A metal film consisting of one or a combination of two or more selected from W, Mo, Ti, and Ni can be used.
;'For; 151 voices In addition, the present invention can be modified and implemented in various ways without departing from the gist.

〔Effect of the invention〕

According to the present invention, spot irradiation with a laser beam is used to form a contact hole in an insulating substrate and/or an interlayer insulating layer, and selective irradiation with a laser beam through a photomask is used to form a pattern on a wiring conductor layer. As a result, it is possible to provide a method for manufacturing a multilayer wiring board with extremely simple steps and excellent mass productivity.

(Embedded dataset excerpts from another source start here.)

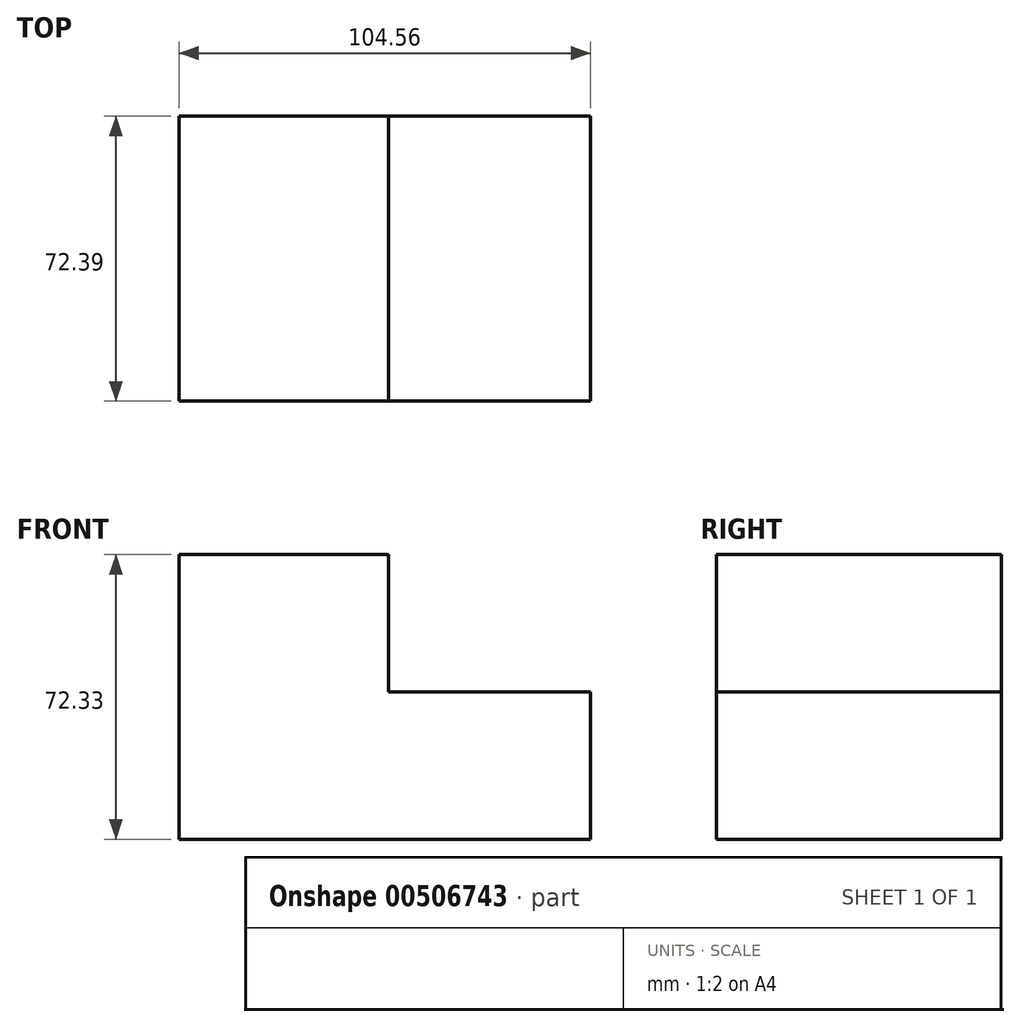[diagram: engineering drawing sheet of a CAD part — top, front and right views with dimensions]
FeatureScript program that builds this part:
annotation { "Feature Type Name" : "Feature", "Feature Type Description" : "" }
export const myFeature = defineFeature(function(context is Context, id is Id, definition is map)
    precondition{}
    {
        {
            var Q0;
            Q0=qCreatedBy(makeId("Front.planeOp"),FACE);
            var sketch = newSketch(context, id + "F0", { "sketchPlane" : qUnion([Q0])});
            skLineSegment(sketch, "E0", {"start": v(-5.13, 0) * mm, "end": v(-5.13, 34.93) * mm});
            skLineSegment(sketch, "E1", {"start": v(-5.13, 34.93) * mm, "end": v(-58.38, 34.93) * mm});
            skLineSegment(sketch, "E2", {"start": v(-58.38, 34.93) * mm, "end": v(-58.38, -37.4) * mm});
            skLineSegment(sketch, "E3", {"start": v(-58.38, -37.4) * mm, "end": v(54.82, -37.4) * mm});
            skLineSegment(sketch, "E4", {"start": v(54.82, -37.4) * mm, "end": v(54.82, 0) * mm});
            skLineSegment(sketch, "E5", {"start": v(-5.13, 0) * mm, "end": v(54.82, 0) * mm});
            skSolve(sketch);
        }
        {
            var Q0;
            Q0=makeQuery(id+"F0.imprint","IMPRINT",FACE,{"disambiguationData":[TD([[makeQuery(id+"F0.imprint","IMPRINT",EDGE,{"derivedFrom":sQuery(id+"F0.wireOp",EDGE,"E0")}),1.0]])]});
            extrude(context, id + "F1", {"entities" : qUnion([Q0]), "depth" : 25.4 * mm});
        }
        {
            var Q0;
            Q0=makeQuery(id+"F1.opExtrude","CAP_FACE",FACE,{"disambiguationData":[OSD([sQuery(id+"F0.wireOp",EDGE,"E0"),sQuery(id+"F0.wireOp",EDGE,"E1"),sQuery(id+"F0.wireOp",EDGE,"E2"),sQuery(id+"F0.wireOp",EDGE,"E3"),sQuery(id+"F0.wireOp",EDGE,"E4"),sQuery(id+"F0.wireOp",EDGE,"E5")])],"isStart":false});
            extrude(context, id + "F2", {"entities" : qUnion([Q0]), "operationType" : NewBodyOperationType.ADD, "depth" : 67.82 * mm});
        }
        {
            var Q0;
            Q0=makeQuery(id+"F2.opExtrude","CAP_FACE",FACE,{"disambiguationData":[OSD([sQuery(id+"F0.wireOp",EDGE,"E0"),sQuery(id+"F0.wireOp",EDGE,"E1"),sQuery(id+"F0.wireOp",EDGE,"E2"),sQuery(id+"F0.wireOp",EDGE,"E3"),sQuery(id+"F0.wireOp",EDGE,"E4"),sQuery(id+"F0.wireOp",EDGE,"E5")])],"isStart":false});
            extrude(context, id + "F3", {"entities" : qUnion([Q0]), "operationType" : NewBodyOperationType.REMOVE, "oppositeDirection" : true, "depth" : 20.83 * mm});
        }
        {
            var Q0;
            {var subQ0=sQuery(id+"F0.wireOp",EDGE,"E4");Q0=makeQuery(id+"F2.boolean.opBoolean","MERGE",FACE,{"derivedFrom":[makeQuery(id+"F1.opExtrude","SWEPT_FACE",FACE,{"disambiguationData":[OSD([subQ0])]}),makeQuery(id+"F2.opExtrude","SWEPT_FACE",FACE,{"disambiguationData":[OSD([subQ0])]})]});}
            extrude(context, id + "F4", {"entities" : qUnion([Q0]), "operationType" : NewBodyOperationType.REMOVE, "oppositeDirection" : true, "depth" : 8.64 * mm});
        }
    });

[Brief explanation of the drawing]

FIG. 1 is a process diagram for explaining a method for manufacturing a multilayer wiring board according to an embodiment of the present invention, and FIG. 2 is a diagram for explaining another example of the pattern forming process of a wiring conductor layer in the present invention. It is. 1... Insulating substrate made of thermoplastic resin, 2... First
wiring conductor layer, 3... photomask, 4... laser beam, 5... laser beam, 6... contact hole, 7... second fa distribution conductor layer, 8... photo Mask, 9... Laser light, 10... Adhesive layer, 11... Glabellar insulating layer made of thermoplastic resin, 12... Laser beam, 13... Contact hole, 14... Third Wiring conductor layer, 15... optical lens for pattern reduction. Applicant's agent Patent attorney Shikihiko Suzue Figure 1 (1) Figure 1 (2) Figure 2

Claims (5)

[Claims] (1) A method for manufacturing a multilayer wiring board in which an insulator having contact holes and a wiring conductor layer having a predetermined pattern are alternately laminated, and the wiring conductor film of each layer is electrically connected through the contact hole. A thermoplastic resin is used as the body, and a contact hole is formed in the insulator made of the thermoplastic resin by irradiation with a laser beam,
Further, the method for manufacturing a multilayer wiring board is characterized in that pattern formation of the wiring conductor layer is performed by selectively irradiating the wiring conductor layer with laser light through a photomask to evaporate and remove unnecessary portions. (2) The method for manufacturing a multilayer wiring board according to claim 1, characterized in that a laser beam including a wavelength in an infrared region is used as a laser beam for forming the contact hole. (3) The method for manufacturing a multilayer wiring board according to claim 1, characterized in that a laser beam having a wavelength in the ultraviolet region is used as the laser beam for patterning the wiring conductor layer. (4) As the conductor wiring layer, Al, Cu, Ag, Au,
One or two selected from Cr, W, Mo, Ti, and Ni
2. The method for manufacturing a multilayer wiring board according to claim 1, characterized in that a metal film consisting of a combination of more than one type is used. (5) The multilayer wiring board according to claim 1, wherein an optical lens for pattern reduction is inserted between the photomask and the wiring conductor layer when forming the pattern of the wiring conductor layer. Production method.